Reflective programming/Metaprogramming challenge:
I am interested in exploring which methods are defined directly for some (usually parametric) and usually abstract types. To be clear, my interest is only in those methods defined with that particular type (with a UnionAll or specific generic parameter) and not simply the list of methods with which the type could be called.

To simplify, we could only look for those that have the type in the first 2 (or whatever) arguments.

As an example, lets say I have the following types, which may be in some module

module MyModule
abstract type SomeSuper end
abstract type Pointy{T} <: SomeSuper end
struct Point{T} <: Pointy{T}
           x::T
           y::T
end

f1(x::SomeSuper) = 1
f2(x::SomeSuper) = 1
f2(x::Pointy{T}) where T = 2
f3(x::Pointy{Float64}) where T = 3
f4(x::Pointy{T}) where T = 1
end

f5(x::MyModule.Pointy{T}) where T = 1 # different namespace
f6(y, x::MyModule.Pointy{T}) where T = 1
f7(x::Point{T}) where T = 1 # note the concrete sub-type

We can call them as well, just to ensure all the names are loaded in whichever way necessayr

# calling works
p = MyModule.Point{Float64}(0.1, 0.2)
MyModule.f2(p)
MyModule.f3(p)
MyModule.f4(p)
f5(p)
f6(1, p)
f7(p)

We could even assume that they are available with using if that helps

I want to be able to have something called getfunctions which returns the list of functions that directly mention the type, or methods if that is easier. The signature would be something like

fs = getfunctions(MyModule.Pointy) # note abstract type without specific parameters

# should be
fs == [:f2, :f3, :f4, :f5, :f6] # could have namespace qualifications, if easier

In this, :f1 doesn’t match because there are no methods which mention Pointy directly, and :f7 doesn’t match because it only refers to sub-types of Pointy.
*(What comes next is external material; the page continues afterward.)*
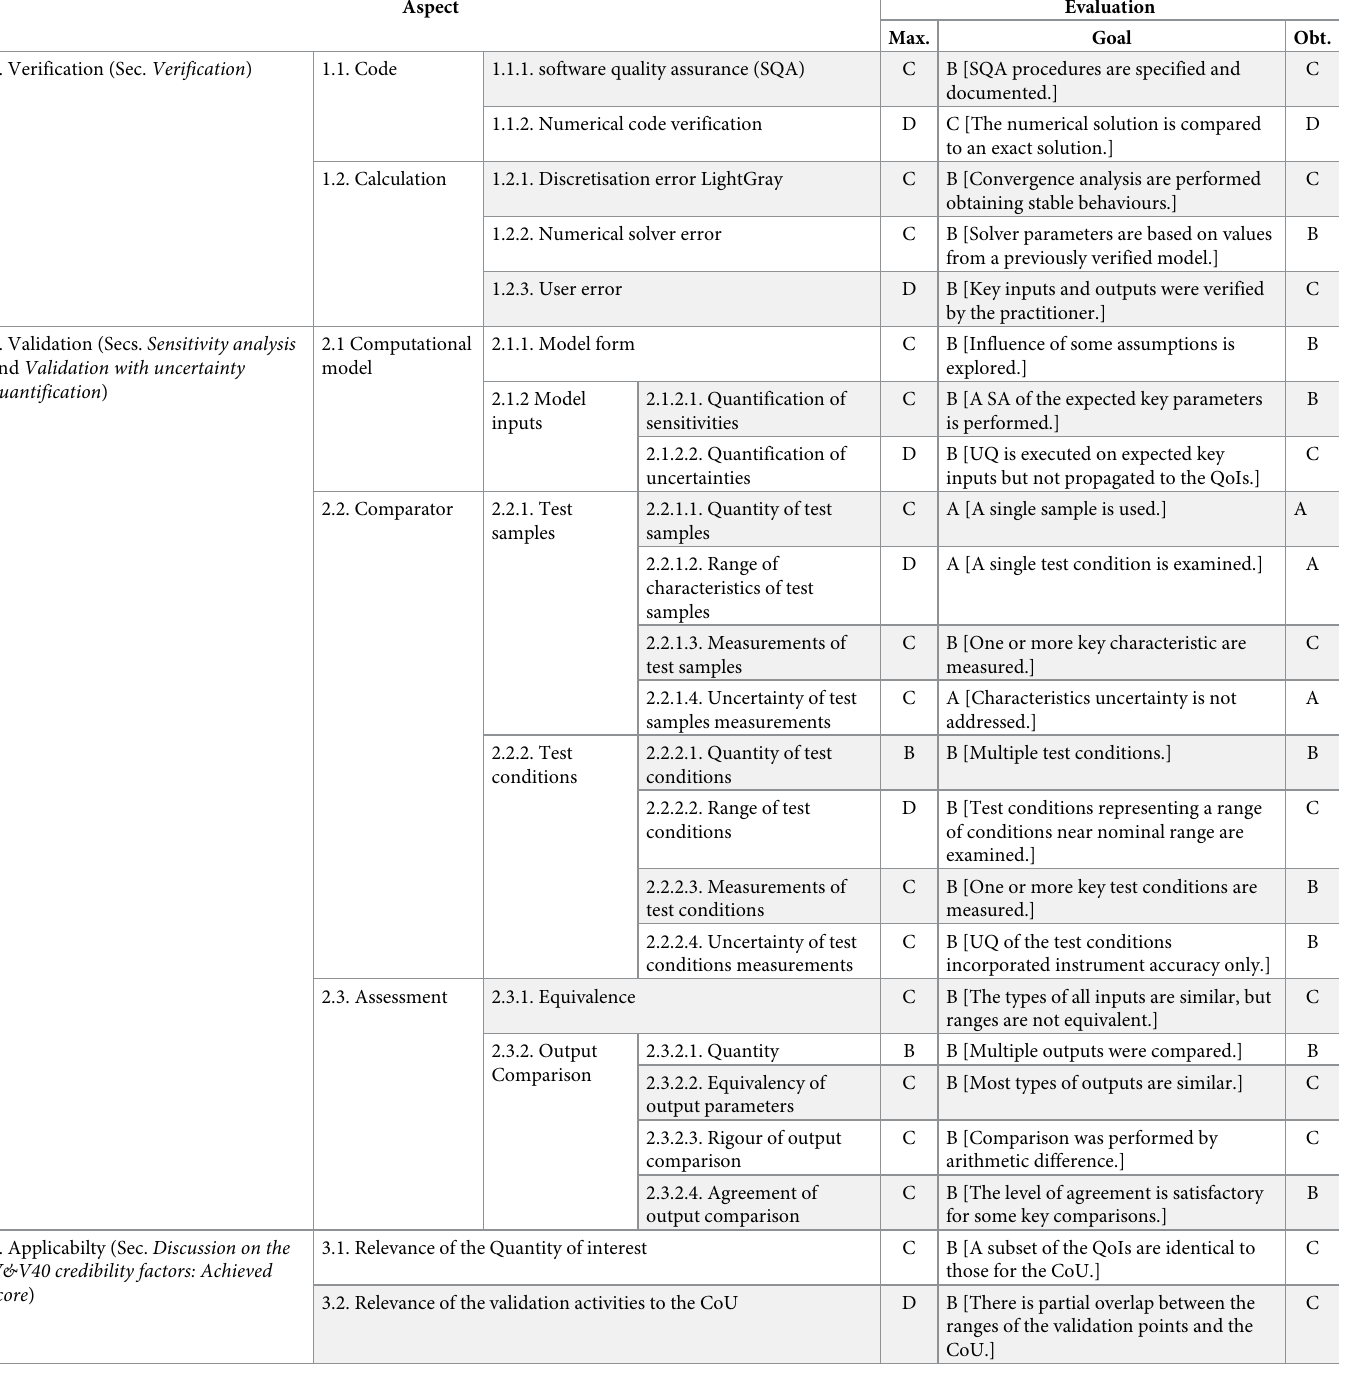
Table 3. ASME V&V40 credibility factors [11] analysed on the risk-based assessment. The table shows the maximum possible score (“Max.” column), the desired goal (“Goal” column) and the obtained score (“Obt.” column). The goal column also includes the description of the activity to achieve that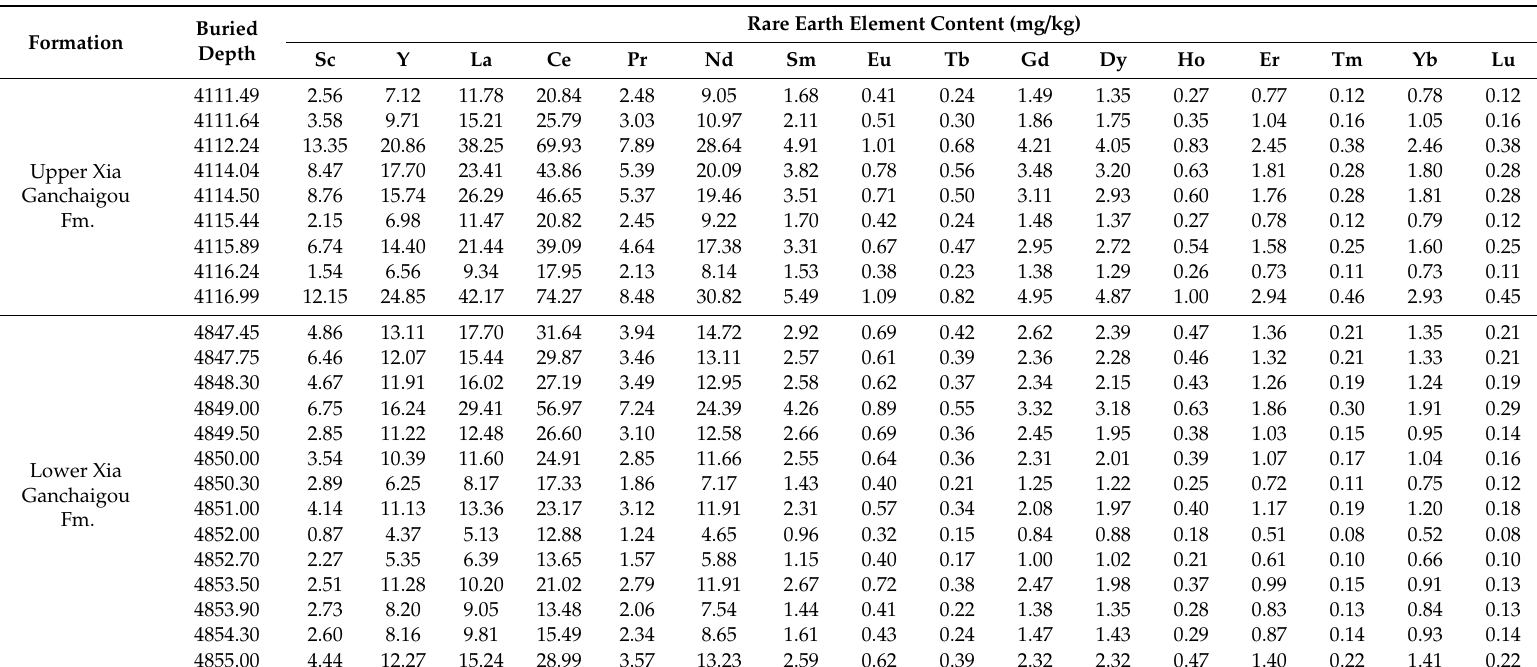
Table 4. Rare earth element content of the Xiaganchaigou Formation in the Lenghuqi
All of the other ones have an argument to a method which refers to either Pointy with any parameter or a Pointy with a particular generic parameter.

Any thoughts on whether this is possible or how it could be written? I think it would be a generally useful bit of code to explore the type-system.

Not a direct answer, but with my InteractiveCodeSearch.jl you can just run @search MyModule and then type Pointy to get a rough list of functions using it.

If you want a programmatic interface, I guess you can look at what methods returns:

julia> for m in methods(MyModule.f2)
           @show m.sig
       end
m.sig = Tuple{typeof(Main.MyModule.f2),Main.MyModule.Pointy{T}} where T
m.sig = Tuple{typeof(Main.MyModule.f2),Main.MyModule.SomeSuper}
1 Like

Looks great. I want to explore rather than have a programmatic interface, so this might be perfect. My real interest is not a simple set of types, but rather examining types in Base.Number, Base.AbstractRange, etc, so I will see if the large number of values returned works in the UI.

A report: The InteractiveCodeSearch.jl based solution is pretty good. Cool package, which I hope you publicize much more! My real test, is to try to explore Base.Number, Base,AbstractFloat, etc.

The only issue is that the @search Base and then Number since it uses strings rather than types, you can get a lot of false-positives for the sort of thing I am interested in, but even in Base it was useful.

Thanks, good that you find it useful! Yeah, I guess I better make an ANN post in discourse.

I agree that string-based matching is very crude (but actually already quite useful, mostly because peco is really efficient). It would be nice to make something like hoogle where you can search functions based on signature. Now that I figured out how to search based on return type, it’s matter of coding things up…

Meanwhile, in peco you can use other search mode like regex by pressing C-r (peco.RotateFilter) a few times. It may help you decreasing false-positives (if you haven’t tried it already).

BTW, your example let me fix some bugs (thanks!). One of the bugs is that you couldn’t run @search Main :r to search all methods. Once Tag InteractiveCodeSearch.jl v0.2.1 by attobot · Pull Request #18833 · JuliaLang/METADATA.jl · GitHub is merged, you’d be able to do that.